Using the information:
A - According to the panta bhaat text, what is the fermented rice water called in Odisha?
B - Reproduce word for word the portion of the panta bhaat text starting at "Research shows that" and ending at "a daily reality.".

Selected text:
^^^^

The panta bhaat recipe goes back decades, if not centuries, with folklore describing the tale of an old woman and her beloved dish. While panta bhaat might be from Bengal and is inadvertently a Bengali recipe, it has other forms around the country, with the Odiya pakhala being the closest sibling. Panta bhaat is a lightly fermented dish made with leftover cooked rice soaked overnight in water. As for the hype, read on to know more.
Research shows that traditional fermented food, especially rice-based dishes, which has undergone around 12 hours of fermentation, tends to have higher nutraceuticals. The iron content of 100 grams of cooked rice rises from 3.4 mg to 73.91 mg. Calcium jumps from 21 mg to approximately 850 mg in the same quantity. Potassium increases as well, while sodium levels drop, a change that makes panta bhaat distinctly heart-friendly. Fermentation also boosts vitamins.
Beyond individual nutrients, panta bhaat is a probiotic food, and the fermented rice dish is not eaten by itself – there’s salt, pakoras, raw onion, and fried red chilli to go with the dish. Panta bhaat’s gut-friendly properties make the bowl meaningfully lighter on the stomach than freshly cooked rice, which is why it has always been the preferred summer breakfast in regions where outdoor labour is a daily reality.
Ayurveda classifies panta bhaat as a sheetala (cooling) food, which is the opposite of freshly cooked rice, which is thermally neutral. In practical terms, this means it lowers body temperature, reduces internal heat, and keeps the body hydrated through summer. The fermented rice water, called Torani in Odisha, is not discarded, but drunk alongside the rice and considered equally nourishing. This is not a new wellness trend. It is a very old one that science has finally caught up with.

^^^^

Extracted entries:

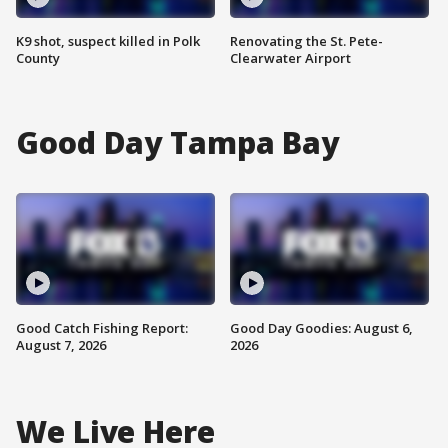
K9 shot, suspect killed in Polk
Renovating the St. Pete-
County
Clearwater Airport
Good Day Tampa Bay
Good Catch Fishing Report:
Good Day Goodies: August 6,
August 7, 2026
2026
We Live Here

^^^^

Activity answers:
A - Torani

B -
Research shows that traditional fermented food, especially rice-based dishes, which has undergone around 12 hours of fermentation, tends to have higher nutraceuticals. The iron content of 100 grams of cooked rice rises from 3.4 mg to 73.91 mg. Calcium jumps from 21 mg to approximately 850 mg in the same quantity. Potassium increases as well, while sodium levels drop, a change that makes panta bhaat distinctly heart-friendly. Fermentation also boosts vitamins.
Beyond individual nutrients, panta bhaat is a probiotic food, and the fermented rice dish is not eaten by itself – there’s salt, pakoras, raw onion, and fried red chilli to go with the dish. Panta bhaat’s gut-friendly properties make the bowl meaningfully lighter on the stomach than freshly cooked rice, which is why it has always been the preferred summer breakfast in regions where outdoor labour is a daily reality.